With the broad release of Google Assistant last week, the voice-assistant wars are in full swing, with Apple Inc, Amazon.com Inc, Microsoft Corp and now Alphabet Inc's Google all offering electronic assistants to take your commands. Siri is the oldest of the bunch, and researchers including Oren Etzioni, chief executive officer of the Allen Institute for Artificial Intelligence in Seattle, said Apple has squandered its lead when it comes to understanding speech and answering questions. But there is at least one thing Siri can do that the other assistants cannot: speak 21 languages localized for 36 countries, a very important capability in a smartphone market where most sales are outside the United States.

Microsoft Cortana, by contrast, has eight languages tailored for 13 countries.

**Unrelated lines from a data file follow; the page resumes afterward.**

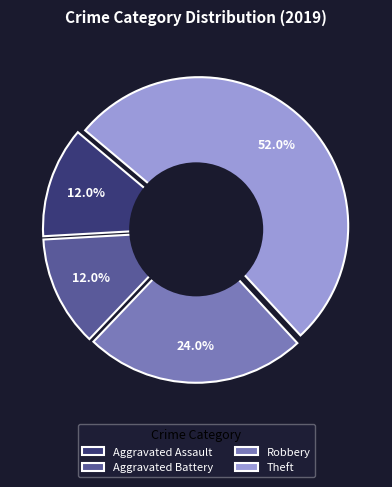

What percentage is the Robbery slice, to the nearest percent?

24%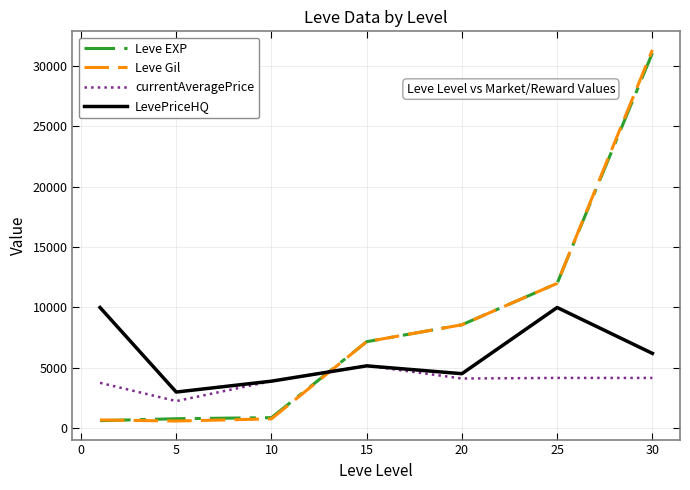

What is the minimum value for LevePriceHQ?

3000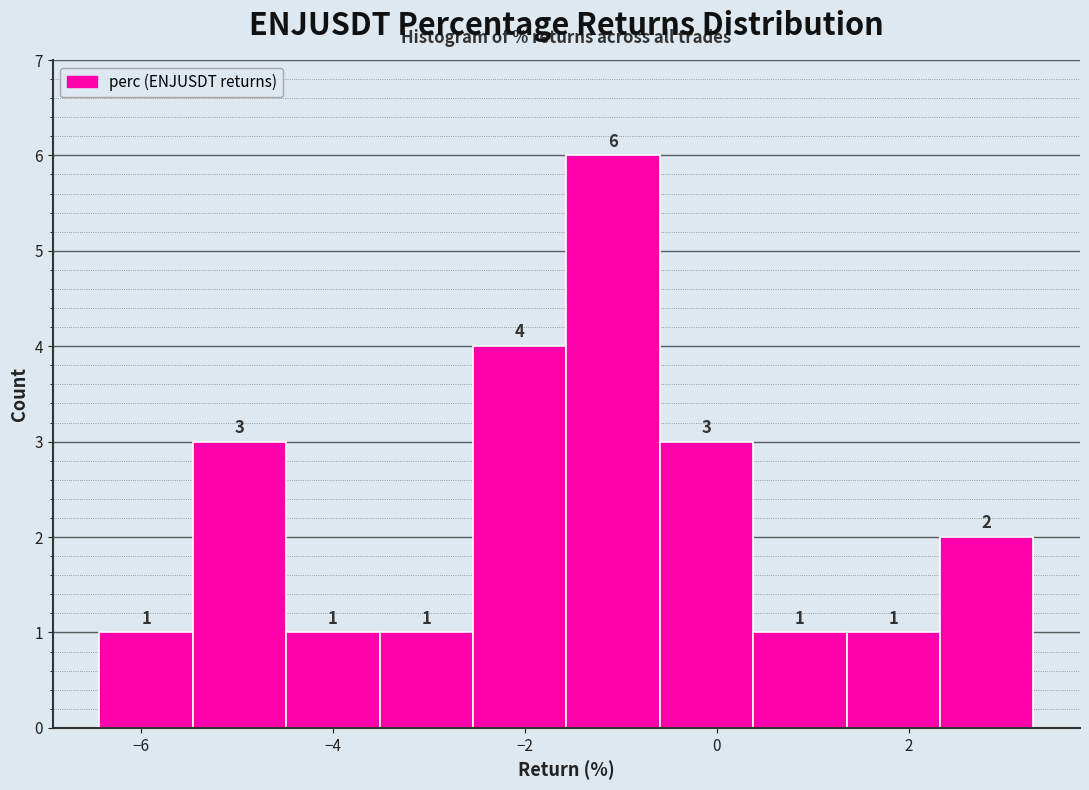

Over which range of the x-axis is the bar tallest?

-1.6 to -0.6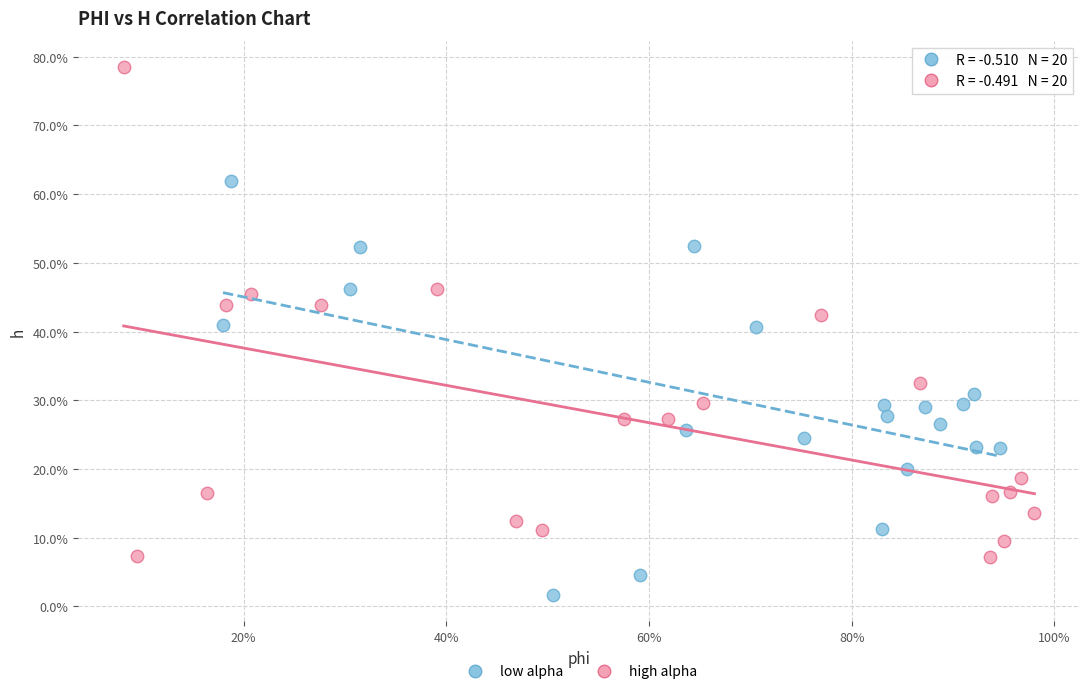

What are all the series names shown in the legend?

low alpha, high alpha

Google's Assistant, which began in its Pixel phone but has moved to other Android devices, speaks four languages. Amazon's Alexa features only English and German. Siri will even soon start to learn Shanghainese, a special dialect of Wu Chinese spoken only around Shanghai. The language issue shows the type of hurdle that digital assistants still need to clear if they are to become ubiquitous tools for operating smartphones and other devices. Speaking languages natively is complicated for any assistant. If someone asks for a football score in Britain, for example, even though the language is English, the assistant must know to say "two-nil" instead of "two-nothing."

At Microsoft, an editorial team of 29 people works to customize Cortana for local markets. In Mexico, for example, a published children's book author writes Cortana's lines to stand out from other Spanish-speaking countries. At Apple, the company starts working on a new language by bringing in humans to read passages in a range of accents and dialects, which are then transcribed by hand so the computer has an exact representation of the spoken text to learn from, said Alex Acero, head of the speech team at Apple. Apple also captures a range of sounds in a variety of voices. From there, a language model is built that tries to predict words sequences.

Then Apple deploys "dictation mode," its text-to-speech translator, in the new language, Acero said. When customers use dictation mode, Apple captures a small percentage of the audio recordings and makes them anonymous. The recordings, complete with background noise and mumbled words, are transcribed by humans, a process that helps cut the speech recognition error rate in half. After enough data has been gathered and a voice actor has been recorded to play Siri in a new language, Siri is released with answers to what Apple estimates will be the most common questions, Acero said. Once released, Siri learns more about what real-world users ask and is updated every two weeks with more tweaks.